How to Find iPhone Subscriptions: A Complete Guide to Managing What You're Paying For

Subscriptions have a way of multiplying quietly. A streaming service here, a productivity app there, a free trial you forgot to cancel — and suddenly your monthly spending is higher than you realized. iOS makes it possible to track all of this from one place, but the exact steps and what you'll find there depend on a few factors worth understanding.

Where iPhone Subscriptions Actually Live

Apple separates subscriptions into two distinct categories, and this is where a lot of confusion starts.

Apple subscriptions — things like iCloud+, Apple TV+, Apple Music, Apple Arcade, or Apple News+ — are billed directly through your Apple ID and managed in one central location.

Third-party app subscriptions — Netflix, Spotify, Duolingo, a meditation app, a VPN — may or may not be billed through Apple. If you signed up through the App Store, Apple handles the billing. If you signed up directly on a website, Apple has no visibility into that subscription at all.

▶ _Listed entries_:
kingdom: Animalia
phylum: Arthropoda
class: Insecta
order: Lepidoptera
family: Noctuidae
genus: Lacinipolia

▶ _Parts of the exercise_:
1. For each statement about the iPhone subscriptions guide, say yes or no and quote the words of the guide that decide it: (a) Apple Arcade is billed through your Apple ID. (b) Apple can see a subscription you signed up for directly on a website. (c) Apple sorts subscriptions into three categories.
2. According to the iPhone subscriptions guide, who handles the billing for a third-party subscription started through the App Store?
3. Transcribe the iPhone subscriptions guide from "Where iPhone Subscriptions" to "one central location.".
The records have nothing to do with the iPhone subscriptions guide.

▶ _Answer section_:
1.
(a) Yes: "are billed directly through your Apple ID and managed in one central location."
(b) No: "If you signed up directly on a website, Apple has no visibility into that subscription at all."
(c) No: "Apple separates subscriptions into two distinct categories"

2. Apple handles the billing.

3.
Where iPhone Subscriptions Actually Live

Apple separates subscriptions into two distinct categories, and this is where a lot of confusion starts.

Apple subscriptions — things like iCloud+, Apple TV+, Apple Music, Apple Arcade, or Apple News+ — are billed directly through your Apple ID and managed in one central location.